THE MICS GIS INITIATIVE: HOW DO WE ANONYMISE SPATIAL DATA?

28 October 2022

Since 2021, the MICS programme has been working towards making geospatial data available for as many surveys as possible.

MICS GIS

Geospatial data can enable higher resolution analysis and yield more targeted and effective programming. One of the main challenges to using geospatial data for household survey data like MICS lies in the ethical use data. The location of clusters is an essential element of geospatial analysis. But to maintain the confidentiality of households, the precise location of clusters must not be revealed, and each cluster must be displaced within a set of parameters. How do we then ensure that the location is close enough so that it’s useful but not close enough to compromise the anonymity of those who are surveyed?

The overall procedure for geographical displacement of MICS clusters geocodes is based on the present global gold standard method of anonymisation of cluster locations, as developed by the Demographic and Health Surveys (DHS) program with small modifications. It should be noted that the DHS methodology is under constant refinement, as described here.

The process of displacement and anonymisation of cluster geocodes is achieved through a custom-built software plugin working on the open-source Geographic Information System (GIS) software QGIS.

 

The anonymisation process

The input data for the anonymisation of cluster geocodes are (1) geocodes of clusters (cluster boundaries as polygon layer, cluster centroids as point layer, multi-points per cluster as multi-point layer, or sampled household coordinates as point layer) and (2) boundary shapefiles representing the sampling frame of MICS at one level lower than the sample stratification/reporting domains (e.g., national admin levels 2).

Input data for the anonymisation of cluster geocodes: cluster geocodes (green dots) and boundary shapefiles (yellow polygons).

Input data for the anonymisation of cluster geocodes: cluster geocodes (green dots) and boundary shapefiles (yellow polygons).

 

Before the displacement of clusters, cluster centroids are determined. Determining cluster centroids is dependent on the type of cluster geocode input data. If possible, the cluster centroid will be calculated as a pole of inaccessibility (a geographical point that represents the most remote place to reach in a given area). If the pole of inaccessibility cannot be determined (e.g., there is only one or two points in the cluster), the centre of the cluster will be determined as a centroid of all input points. In the example above cluster centroids are available.

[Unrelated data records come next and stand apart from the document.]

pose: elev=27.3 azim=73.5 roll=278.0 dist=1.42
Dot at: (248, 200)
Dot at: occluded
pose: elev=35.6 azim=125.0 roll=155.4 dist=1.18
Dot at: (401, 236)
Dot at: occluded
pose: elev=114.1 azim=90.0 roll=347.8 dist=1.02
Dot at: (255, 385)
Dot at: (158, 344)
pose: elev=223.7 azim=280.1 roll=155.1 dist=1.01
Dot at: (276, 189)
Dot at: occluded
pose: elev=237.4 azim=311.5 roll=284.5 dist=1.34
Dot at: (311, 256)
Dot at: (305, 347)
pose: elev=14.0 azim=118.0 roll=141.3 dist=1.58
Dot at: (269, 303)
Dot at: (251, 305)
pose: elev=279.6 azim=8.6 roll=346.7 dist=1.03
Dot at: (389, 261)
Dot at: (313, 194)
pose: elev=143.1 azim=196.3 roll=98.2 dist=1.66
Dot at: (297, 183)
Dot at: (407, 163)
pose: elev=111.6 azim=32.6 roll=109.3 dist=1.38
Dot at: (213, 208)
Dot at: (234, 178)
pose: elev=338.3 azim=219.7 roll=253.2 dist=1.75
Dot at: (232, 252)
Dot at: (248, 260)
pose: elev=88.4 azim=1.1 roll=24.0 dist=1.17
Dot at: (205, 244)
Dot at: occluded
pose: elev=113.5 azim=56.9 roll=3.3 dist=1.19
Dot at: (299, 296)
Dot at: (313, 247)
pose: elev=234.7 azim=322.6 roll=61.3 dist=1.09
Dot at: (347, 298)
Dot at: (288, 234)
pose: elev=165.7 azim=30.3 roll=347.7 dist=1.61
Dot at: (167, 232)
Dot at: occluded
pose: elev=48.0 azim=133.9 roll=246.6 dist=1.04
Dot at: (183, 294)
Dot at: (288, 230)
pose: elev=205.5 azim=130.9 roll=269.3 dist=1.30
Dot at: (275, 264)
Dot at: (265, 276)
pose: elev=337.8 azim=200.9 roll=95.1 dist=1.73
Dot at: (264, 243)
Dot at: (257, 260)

After cluster centroids have been determined, these are displaced using a set of conditions: In order to protect respondent anonymity and avoid disclosure of respondent locations, each cluster is displaced by a random angle and a random distance with the condition for clusters to remain within the original subnational boundary (usually one lower level than the sample stratification). The angle and distance of displacement is random, however, for distance a set of parameters are employed (as implemented by DHS). All urban clusters are displaced within a distance of 2 kilometres, while rural clusters are displaced within 5 kilometres, with a randomly selected 1% of clusters displaced within 10 kilometres.

Displaced cluster geocodes. The black lines link each cluster centroid (green dot) with the relevant displaced cluster centroid (red dot).

Displaced cluster geocodes. The black lines link each cluster centroid (green dot) with the relevant displaced cluster centroid (red dot).

 

The final output data is a set of anonymised cluster locations in a CSV file format. As part of the software plugin, multiple existing open-source databases are used to calculate covariates. Covariates are calculated for the buffer zones of clusters. A buffer zone is the maximum area in which the cluster can be displaced. A future news item will present the topic of covariates in more detail.

The buffer zones around displaced cluster geocodes.

The buffer zones around displaced cluster geocodes.

 

The original, unanonymised data are never shared outside the Global MICS Team without the explicit permission of the individual National Statistics Office (NSO). The anonymisation process for the traditional non-spatial data collected at household and individual level remains the same as always, ensuring that no respondent is identifiable in publicly available data.

The QGIS plugin carries MICS branding and terminology but can be used for any household survey. The plugin is currently in final review and will later this year be published together with a package of manuals. This will be announced in a future news item.

Geospatial location data of MICS will cover better the progress on topics ranging from maternal and child health, education, nutrition, foundational learning skills, child and adult functioning, water quality, social transfers, victimization, etc., at subnational level. These data will also provide more coherent information on progress towards the Sustainable Development Goals at the subnational level.